Here was the secret that had made the whole family crumble. It was those few moments of unforgivable sin that had sent Cecile into an exodus that she did not return from alive. This was what had troubled her father so deeply that he attempted to blow the memory out of his brain with a pistol. And this was what had made her brother a murderer. Back in the house on Boulevard Saint-Cyr, Madame Montaine was left with a man who might die at any moment and would probably never return to life. And the little sister, the silent child whom no one really saw . . . How I wished that someone or something would watch over that girl.
“Cecile and Emile. We rhyme. We belong together, and now we live like Hansel and Gretel in a gingerbread house. But there is no witch here.”
That is what Cecile had written about the first days in the hunting cabin. But later their idyll grew less Eden-like.

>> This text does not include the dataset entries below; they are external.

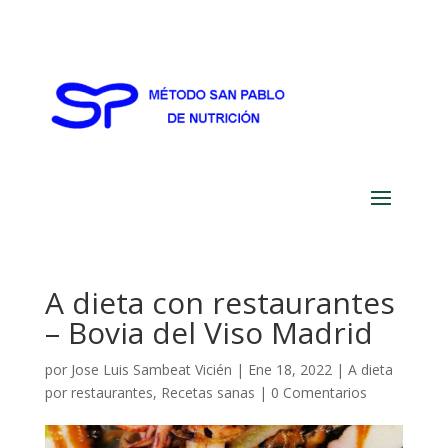
A dieta con restaurantes
– Bovia del Viso Madrid
por
Jose Luis Sambeat Vicién
|
Ene 18, 2022
|
A dieta
por restaurantes
,
Recetas sanas
|
0 Comentarios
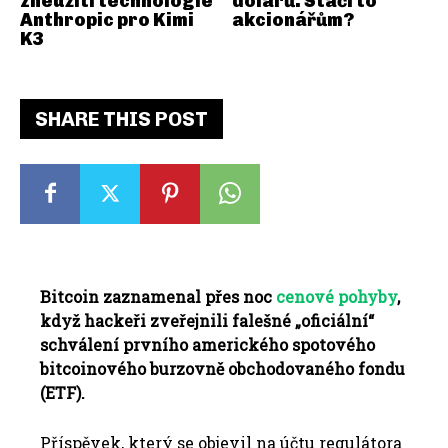
zneužití technologie
dolarů. Stačí to
Anthropic pro Kimi
akcionářům?
K3
SHARE THIS POST
Bitcoin zaznamenal přes noc
cenové pohyby
,
když hackeři zveřejnili falešné „oficiální“
schválení prvního amerického spotového
bitcoinového burzovně obchodovaného fondu
(ETF).
Příspěvek, který se objevil na účtu regulátora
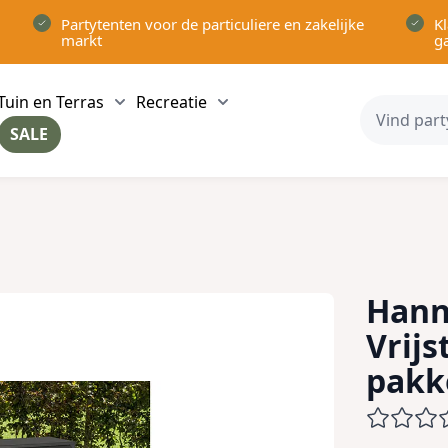
Partytenten voor de particuliere en zakelijke
Kl
markt
g
Tuin en Terras
Recreatie
ow submenu for Partytenten category
Show submenu for Tuin en Terras category
Show submenu for Recreatie 
SALE
ow submenu for Voor in Huis category
Hann
Vrij
pakk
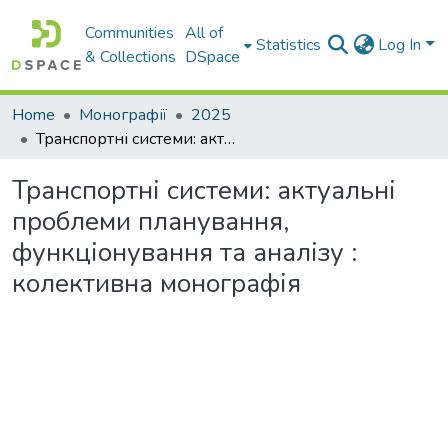
Communities
All of
Statistics
Log In
& Collections
DSpace
Home
Монографії
2025
Транспортні системи: актуальні проблеми планування, функціонування та аналізу : колективна монографія
Транспортні системи: актуальні
проблеми планування,
функціонування та аналізу :
колективна монографія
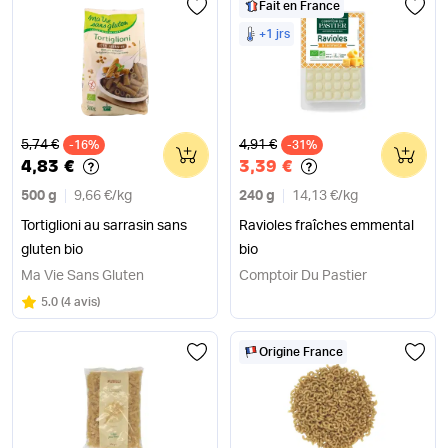
Fait en France
+1 jrs
Ancien prix
Ancien prix
5,74 €
4,91 €
-16%
0
-31%
0
4,83 €
3,39 €
500 g
9,66 €
/
kg
240 g
14,13 €
/
kg
Tortiglioni au sarrasin sans
Ravioles fraîches emmental
gluten bio
bio
Ma Vie Sans Gluten
Comptoir Du Pastier
Note
sur 5
5.0
(
4 avis
)
Origine France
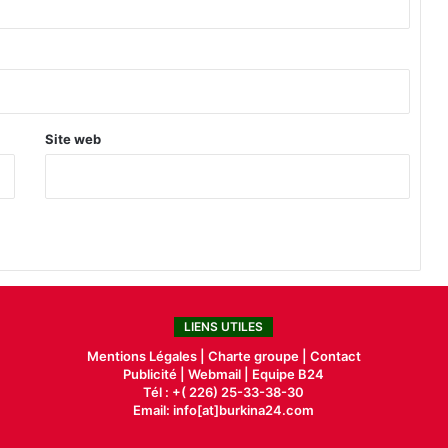
Site web
LIENS UTILES
Mentions Légales |
Charte groupe |
Contact
Publicité
|
Webmail |
Equipe B24
Tél : +( 226) 25-33-38-30
Email: info[at]burkina24.com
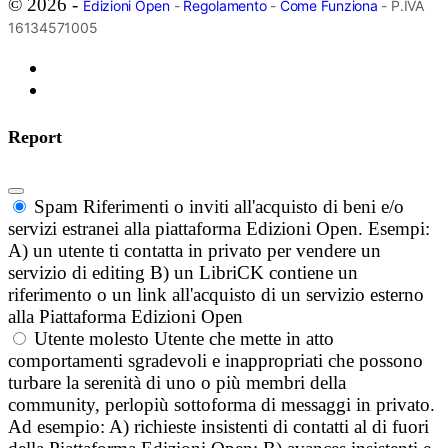
© 2026 -
Edizioni Open
-
Regolamento
-
Come Funziona
- P.IVA
16134571005
Report
Spam
Riferimenti o inviti all'acquisto di beni e/o
servizi estranei alla piattaforma Edizioni Open. Esempi:
A) un utente ti contatta in privato per vendere un
servizio di editing B) un LibriCK contiene un
riferimento o un link all'acquisto di un servizio esterno
alla Piattaforma Edizioni Open
Utente molesto
Utente che mette in atto
comportamenti sgradevoli e inappropriati che possono
turbare la serenità di uno o più membri della
community, perlopiù sottoforma di messaggi in privato.
Ad esempio: A) richieste insistenti di contatti al di fuori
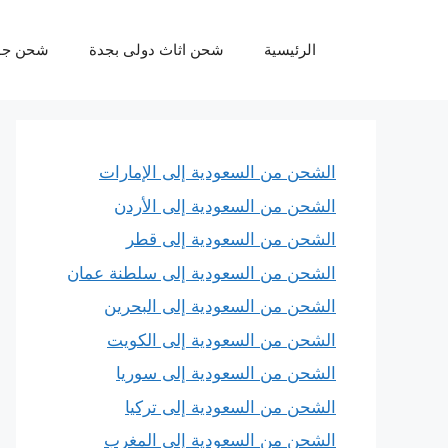
نتقل
لى
الرئيسية
شحن اثاث دولى بجدة
شحن جو
لمحتوى
الشحن من السعودية إلى الإمارات
الشحن من السعودية إلى الأردن
الشحن من السعودية إلى قطر
الشحن من السعودية إلى سلطنة عمان
الشحن من السعودية إلى البحرين
الشحن من السعودية إلى الكويت
الشحن من السعودية إلى سوريا
الشحن من السعودية إلى تركيا
الشحن من السعودية إلى المغرب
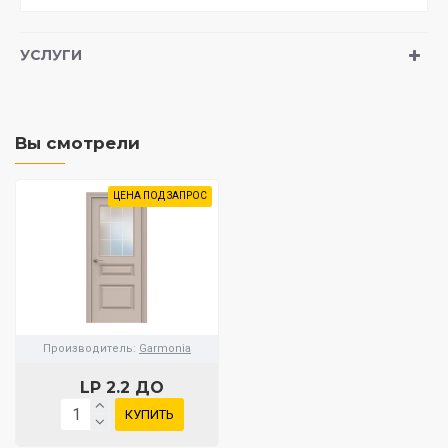
УСЛУГИ
Вы смотрели
ЦЕНА ПОД ЗАПРОС
Производитель:
Garmonia
LP 2.2 ДО
КУПИТЬ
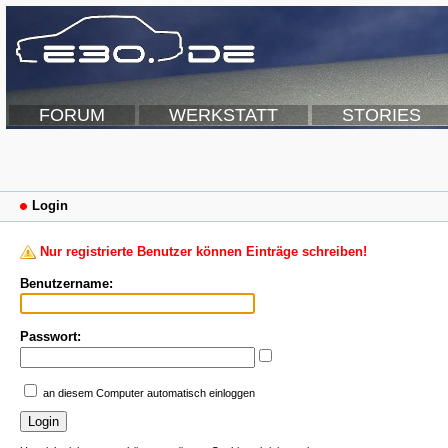
FORUM
WERKSTATT
STORIES
Login
Nur registrierte Benutzer können Einträge schreiben!
Benutzername:
Passwort:
an diesem Computer automatisch einloggen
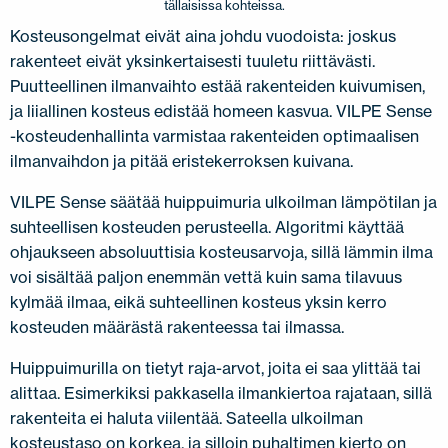
tällaisissa kohteissa.
Kosteusongelmat eivät aina johdu vuodoista: joskus
rakenteet eivät yksinkertaisesti tuuletu riittävästi.
Puutteellinen ilmanvaihto estää rakenteiden kuivumisen,
ja liiallinen kosteus edistää homeen kasvua. VILPE Sense
-kosteudenhallinta varmistaa rakenteiden optimaalisen
ilmanvaihdon ja pitää eristekerroksen kuivana.
VILPE Sense säätää huippuimuria ulkoilman lämpötilan ja
suhteellisen kosteuden perusteella. Algoritmi käyttää
ohjaukseen absoluuttisia kosteusarvoja, sillä lämmin ilma
voi sisältää paljon enemmän vettä kuin sama tilavuus
kylmää ilmaa, eikä suhteellinen kosteus yksin kerro
kosteuden määrästä rakenteessa tai ilmassa.
Huippuimurilla on tietyt raja-arvot, joita ei saa ylittää tai
alittaa. Esimerkiksi pakkasella ilmankiertoa rajataan, sillä
rakenteita ei haluta viilentää. Sateella ulkoilman
kosteustaso on korkea, ja silloin puhaltimen kierto on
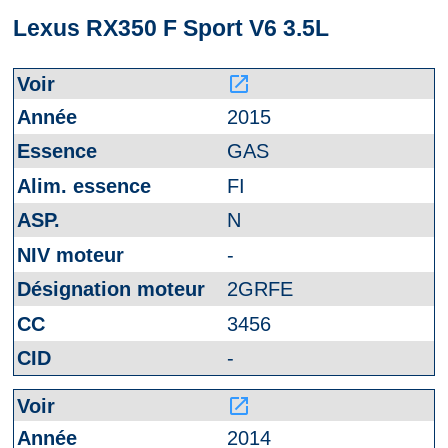
Lexus RX350 F Sport V6 3.5L
launch
2015
GAS
FI
N
-
2GRFE
3456
-
launch
2014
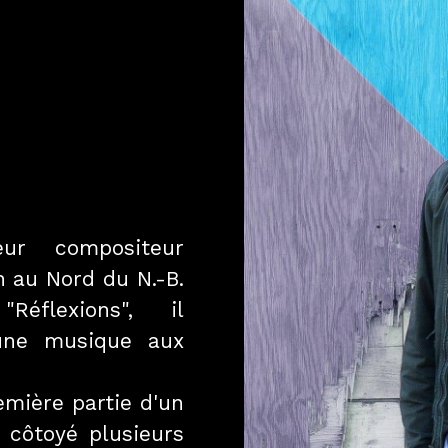
ur compositeur
n au Nord du N.-B.
flexions", il
une musique aux
emière partie d'un
 côtoyé plusieurs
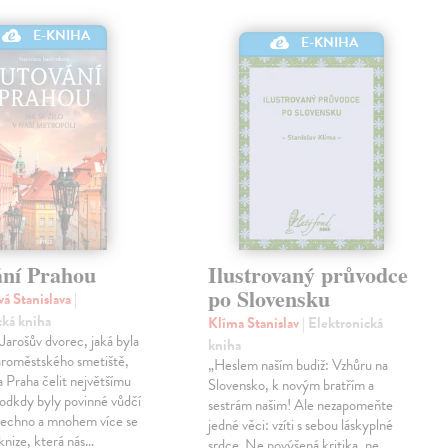
E-KNIHA
E-KNIHA
ání Prahou
Ilustrovaný průvodce
po Slovensku
vá Stanislava
|
cká kniha
Klíma Stanislav
| Elektronická
 Jarošův dvorec, jaká byla
kniha
taroměstského smetiště,
„Heslem naším budiž: Vzhůru na
 Praha čelit největšímu
Slovensko, k novým bratřím a
 odkdy byly povinné vůdčí
sestrám našim! Ale nezapomeňte
všechno a mnohem více se
jedné věci: vzíti s sebou láskyplné
knize, která nás…
srdce. Ne povýšená kritika, ne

“Imo was here with food. It is a long trip for her when the weather is so merciless, but she is a helpful soul, bless her. Emile does not like her and usually leaves when she comes. But what would we do without her? It is so cold here. Constantly so cold, even when the oven door is almost red-hot. I get chilblains on my hands and fear for my health. Imo gave me a little bottle of tonic; it is soothing and allows me to sleep, which is otherwise almost impossible. Today I slept for two hours while she just sat looking at me and held my hand. I was still tired and my head felt heavy when I woke up, so s
he lay down next to me, and I helped her. But now I am constantly getting nosebleeds; that cannot be healthy. Emile got angry and sad when he saw the marks; he and Imo do not understand each other at all. And my boots have disappeared. Emile says that Imo must have taken them, but why would she do that? I think he did it because I began to talk about returning to the sisters. He fears that we will be punished and that he might be jailed. Imo says that people are saying he abducted me. I ought to write a letter, but I do not dare. Half the time I just want to go home, and the other half I remember why I cannot go home, and then I despair again.”
A gap. And then, in a hand much less assured:
“We lie together, Emile and I, and then everything is better for a little while. That is the only thing that warms me now, but I start to cough so much from it. He holds me so that I can breathe better, but he cannot make the cough go away. I want to have him inside me all the time so I know that I am not alone. And sometimes he stays in there for hours even if we are just lying still. But he has to go out. Imo does not come anymore. Why, I don’t know. We have almost nothing to eat, only what he catches. He eats everything raw—mouse, beetles, worms—but I cannot make myself do that. It is only when he catches a bird or something else that can be plucked and cooked that I can get it down. He tries to take care of me, but it is not easy.”
And the last words:
“Want to go home. Have pleaded and begged. Emile says he will try. Oh, God. It is enough now. It is enough.”